Let us not forget the neoliberal economic policies that contribute to food insecurity and prevent food sovereignty, forcing peasants to leave their lands and move to urban areas in search of a better life, but instead enter a cycle of worse poverty.
There is the complicated story of the Creole pigs in Haiti that were slaughtered and destroyed in the 1980s by the U.S. to prevent the spread of African swine fever into the United States. The pigs represented a savings bank for the farmers, but the indigenous pigs were replaced with imported animals that were ill-adapted to the tropical climate. The wholesale death of rural livestock subsequently dismantled the livelihood of countless numbers of farmers. This impacted the Haitian economy so much that there was a direct impact on children’s education, since farmers were not able to send their kids to school because they couldn’t afford tuition and uniforms.
In 2010, former President Bill Clinton apologized for the trade policies that destroyed the livelihood of rice farmers in Haiti while enriching Arkansas farmers. The apologies did not help. People continue to starve and have to look for other alternatives.
Some Haitian migrants must take treacherous routes from Brazil and Chile to Mexico.
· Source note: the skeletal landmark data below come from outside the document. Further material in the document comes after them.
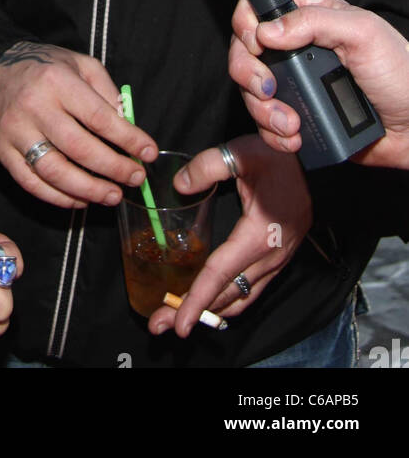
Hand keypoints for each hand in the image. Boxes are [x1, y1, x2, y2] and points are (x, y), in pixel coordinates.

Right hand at [0, 41, 157, 208]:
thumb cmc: (43, 67)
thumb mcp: (78, 63)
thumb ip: (106, 90)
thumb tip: (128, 125)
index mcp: (57, 81)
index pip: (99, 117)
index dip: (128, 139)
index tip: (149, 153)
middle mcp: (35, 107)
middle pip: (79, 148)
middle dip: (113, 169)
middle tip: (136, 178)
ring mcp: (15, 132)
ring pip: (55, 171)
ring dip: (89, 189)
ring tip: (113, 196)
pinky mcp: (2, 151)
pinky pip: (31, 183)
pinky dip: (58, 197)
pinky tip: (81, 199)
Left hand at [147, 134, 310, 338]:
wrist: (316, 161)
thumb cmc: (278, 158)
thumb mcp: (240, 153)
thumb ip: (207, 167)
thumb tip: (179, 185)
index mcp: (259, 235)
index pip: (220, 274)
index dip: (196, 299)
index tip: (177, 321)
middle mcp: (271, 256)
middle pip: (228, 293)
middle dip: (194, 312)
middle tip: (162, 324)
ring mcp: (279, 259)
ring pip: (243, 296)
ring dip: (212, 310)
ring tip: (181, 318)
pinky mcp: (281, 257)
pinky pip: (255, 288)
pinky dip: (232, 300)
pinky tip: (216, 304)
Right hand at [229, 0, 408, 168]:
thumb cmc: (402, 74)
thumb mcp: (363, 33)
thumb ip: (315, 22)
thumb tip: (268, 30)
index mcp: (311, 16)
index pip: (260, 4)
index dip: (247, 21)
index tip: (256, 41)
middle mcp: (297, 47)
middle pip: (244, 49)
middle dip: (248, 72)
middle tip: (268, 88)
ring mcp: (296, 81)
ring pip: (250, 89)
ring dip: (263, 110)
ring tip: (291, 124)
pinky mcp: (298, 112)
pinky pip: (265, 122)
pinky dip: (272, 133)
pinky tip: (295, 136)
While crossing borders, there are economic advantages for these countries because these migrants have to pay for food and accommodation, and the flights from Port-au-Prince to Chile and Brazil contribute to these countries’ economies.
There is the old myth stemming from colonization that dictates that Black bodies are inferior. Let us be clear and honest: If the Haitians were lighter skinned, would they have been given the same treatment? Probably not.
The current treatment of Haitians at the border, and the use of whips and horses, is inhumane. Do those who think it’s acceptable to treat Haitians this way see them differently because of their Black bodies?
Many Haitians are hard workers. There is currently a labor shortage in the United States. What if we could get past the narratives and the images and think that perhaps, just perhaps, some of these Haitian migrants could possibly be able to contribute to the workforce? What if we could identify skill sets that they may have and provide language and acclimatization training so they can contribute these skills for the greater good?
In 10, 20, 25 or 100 years, I wonder what story we will tell of Haiti. Will people remember that since the 1700s, enslaved people in Haiti — well before “Black Lives Matter” became a rallying cry — demonstrated to the entire world that our Black lives matter because we are ready to live free or die? What if we accept that neutrality is not an option and make a choice? What if for one moment we pause and think that perhaps we are all climate refugees on this planet called Earth? Haiti’s ongoing climate crisis started during the period of colonization with the French exploiting its natural resources. It continues today in the forms of deforestation, earthquakes and hurricanes (both man-made disasters and disasters resulting from capitalism, neoliberalism, inequity and greed). All these are contributing factors that push people to migrate. Perhaps then we could look at the women, men and children at the border with our hearts, minds and souls. Perhaps then we will be open to really seeing the Haitian migrants with dignity, compassion, care, empathy and humanity.